Psychopomp Magazine Summer 2015 | Page 28

28 | Psychopomp Magazine

Erol calls you, playfully.

You are special to him only because you remind him of someone else. A girl, he says. She looked just like you. The girl who rescued him the day he fell from the ship. He kisses your forehead and never your lips.

One day, there is a ring. A huge, aquamarine stone wrapped in white gold. It is heavy on your finger and it catches the light, casting sparkles around you. Erol says something about love and then marriage. Big, cupcake dresses. Maybe even a dance.

The maids make no effort to disguise their disapproval.

Marrying a prince does not guarantee you will be treated like a princess. Here, in this bright palace, you are more of an accessory than you ever were in the company of your sisters. And somehow it’s different; it’s worse. The only thing that seems to distinguish you from the furniture is the smooth pink conch wedged between your legs.

Nothing belongs to you, not even that. On your wedding day, a doctor came to the house, and at first you thought he would look at your feet. What better gift than to glide down the aisle and receive your rightful half of a soul without crippling surges of pain? You honked and honked, even grabbed your foot and wiggled your toes at him, but the doctor ignored you. He pressed your feet into stirrups and pried you open. He split your tender ladyflesh and sank his thick, gloved fingers into the only space of you which still felt amphibious.

Virgin, he declared. No diseases.

Though it hurt you to do so, you jammed your foot into his groin. Erol did not think it was funny.

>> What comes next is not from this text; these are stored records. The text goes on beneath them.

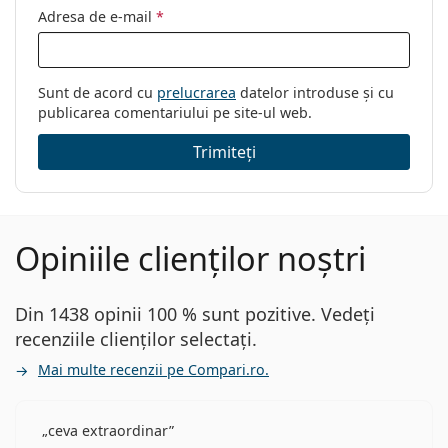
Adresa de e-mail
*
Sunt de acord cu
prelucrarea
datelor introduse și cu
publicarea comentariului pe site-ul web.
Trimiteți
Opiniile clienților noștri
Din 1438 opinii 100 % sunt pozitive. Vedeți
recenziile clienților selectați.
Mai multe recenzii pe Compari.ro.
ceva extraordinar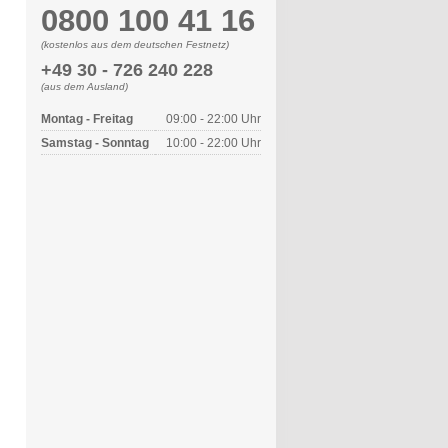
0800 100 41 16
(kostenlos aus dem deutschen Festnetz)
+49 30 - 726 240 228
(aus dem Ausland)
Montag - Freitag
09:00 - 22:00 Uhr
Samstag - Sonntag
10:00 - 22:00 Uhr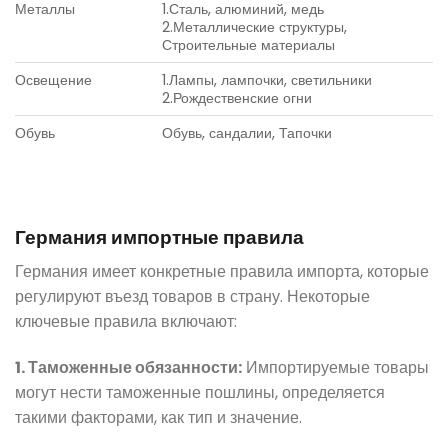
Металлы
1.Сталь, алюминий, медь
2.Металлические структуры,
Строительные материалы
Освещение
1.Лампы, лампочки, светильники
2.Рождественские огни
Обувь
Обувь, сандалии, Тапочки
Германия импортные правила
Германия имеет конкретные правила импорта, которые
регулируют въезд товаров в страну. Некоторые
ключевые правила включают:
1. Таможенные обязанности:
Импортируемые товары
могут нести таможенные пошлины, определяется
такими факторами, как тип и значение.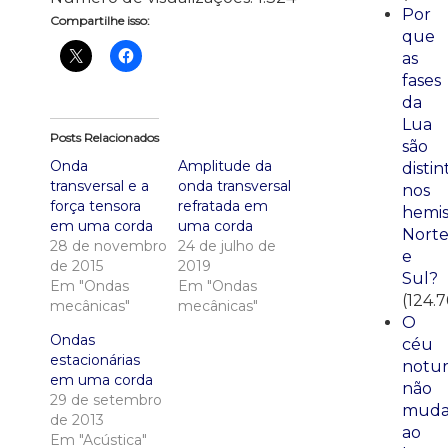
Por
Compartilhe isso:
que
as
fases
da
Lua
Posts Relacionados
são
Onda
Amplitude da
distin
transversal e a
onda transversal
nos
força tensora
refratada em
hemis
em uma corda
uma corda
Nort
28 de novembro
24 de julho de
e
de 2015
2019
Sul?
Em "Ondas
Em "Ondas
(124.7
mecânicas"
mecânicas"
O
Ondas
céu
estacionárias
notu
em uma corda
não
29 de setembro
mud
de 2013
ao
Em "Acústica"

The wedding feast was a coiled nightmare of nets and anchors. The maids had decorated the great hall with lifesavers and polished harpoons. Each table setting featured silver hooks, imprinted with your new last name. There you were, gagged and bound by your frosted white wedding dress, amid an arsenal of weaponry whose aim was your captivity. The dining hall was rank with the stench of expired marine life. Though you hated eating, Erol insisted you do so: Just for the guests, at least.